What Did You Expect From the Vaccines?
-The Vaccines (Sony)
Cheeky title, and risky, but this peppy new British guitar band comes out swinging with a surprisingly brief (1:26) rave-up that captures their purpose. It may not be what we expected, but the shock of the new dispels quickly once you “get” the Vaccines: Bouncy power pop swimming in a cavernous pool of reverb. Naturally, the British music press have declared the group a return to what really matters: Songs, loud guitars, and a singer, Justin Young, who keeps up his end of the bargain. In fact, the Vaccines’ primary appeal is how predictable their tunes are. By the end of the first phrase of “Blow It Up” you’re humming “I Should Have Known Better” in anticipation of the song’s chorus. What it indicates is not so much that the Vaccines are good students or shameless ripoff artists, but that British guitar pop is bred in the bone.

Cherish the Light Years
-Cold Cave (Matador/Hostess)
Wes Eisold will never do anything by halfs. His charging, nasally stentorian vocals are a direct challenge to the charging, roaring keyboard attack that characterizes every song he produces.
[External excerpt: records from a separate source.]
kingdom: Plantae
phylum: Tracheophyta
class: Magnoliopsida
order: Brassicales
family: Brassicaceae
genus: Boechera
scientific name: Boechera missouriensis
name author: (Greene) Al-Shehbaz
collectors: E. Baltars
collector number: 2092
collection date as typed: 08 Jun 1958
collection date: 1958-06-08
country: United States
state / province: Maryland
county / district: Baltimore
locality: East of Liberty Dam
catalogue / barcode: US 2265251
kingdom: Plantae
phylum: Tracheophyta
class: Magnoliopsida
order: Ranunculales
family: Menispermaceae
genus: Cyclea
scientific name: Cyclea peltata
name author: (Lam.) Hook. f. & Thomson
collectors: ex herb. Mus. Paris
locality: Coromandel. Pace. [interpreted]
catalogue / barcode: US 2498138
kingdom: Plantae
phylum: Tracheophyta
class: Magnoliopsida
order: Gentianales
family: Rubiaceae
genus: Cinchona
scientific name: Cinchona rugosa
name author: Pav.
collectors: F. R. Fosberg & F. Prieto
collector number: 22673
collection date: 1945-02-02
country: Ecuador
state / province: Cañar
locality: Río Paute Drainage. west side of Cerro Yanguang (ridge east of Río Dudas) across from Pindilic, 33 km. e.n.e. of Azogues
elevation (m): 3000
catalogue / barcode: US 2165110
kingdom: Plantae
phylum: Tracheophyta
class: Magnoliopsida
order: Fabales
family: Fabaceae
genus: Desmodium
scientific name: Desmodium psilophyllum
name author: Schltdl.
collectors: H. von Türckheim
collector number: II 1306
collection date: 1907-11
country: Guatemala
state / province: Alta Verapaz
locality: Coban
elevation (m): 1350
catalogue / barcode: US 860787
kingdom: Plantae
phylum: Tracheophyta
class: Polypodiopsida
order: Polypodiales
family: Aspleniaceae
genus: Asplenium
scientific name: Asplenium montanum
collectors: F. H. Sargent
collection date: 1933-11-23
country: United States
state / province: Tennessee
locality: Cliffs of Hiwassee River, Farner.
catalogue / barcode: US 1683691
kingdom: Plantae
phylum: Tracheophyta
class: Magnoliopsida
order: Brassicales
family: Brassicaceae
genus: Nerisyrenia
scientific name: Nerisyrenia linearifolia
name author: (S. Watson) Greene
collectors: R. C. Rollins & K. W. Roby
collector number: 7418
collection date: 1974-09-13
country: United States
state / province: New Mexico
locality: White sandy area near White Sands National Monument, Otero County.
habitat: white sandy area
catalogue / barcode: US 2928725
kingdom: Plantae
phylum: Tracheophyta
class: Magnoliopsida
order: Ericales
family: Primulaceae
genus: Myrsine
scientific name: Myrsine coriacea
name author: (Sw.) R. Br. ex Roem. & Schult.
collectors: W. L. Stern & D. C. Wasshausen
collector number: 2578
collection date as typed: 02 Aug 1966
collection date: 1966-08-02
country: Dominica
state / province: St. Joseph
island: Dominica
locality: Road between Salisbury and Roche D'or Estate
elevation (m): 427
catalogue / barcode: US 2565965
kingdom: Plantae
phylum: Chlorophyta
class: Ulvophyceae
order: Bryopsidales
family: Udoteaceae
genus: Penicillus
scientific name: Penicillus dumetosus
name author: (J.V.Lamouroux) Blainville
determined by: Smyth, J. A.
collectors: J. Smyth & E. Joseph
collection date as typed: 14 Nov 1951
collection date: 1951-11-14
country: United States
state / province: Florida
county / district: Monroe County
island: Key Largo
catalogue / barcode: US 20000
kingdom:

Anglophile in its stylistic preferences, Cold Cave is nevertheless as New York as the Strokes or Interpol: Ambition is all well and good, but the kids have never heard of Blur and aren’t going to be impressed by your need to differentiate yourself from the pack. Surprisingly, the lack of guitar isn’t a drawback. The counterpoint synths on “Confetti” do enough textural work for an army of axe-slingers, and Eisold has a knack for imparting propulsion without the use of a rhythm section. Accusations of “80s new wave throwback” are inevitable, but at least the guy delivers on his promises. This is probably what Interpol and the Strokes listen to when they want to have fun.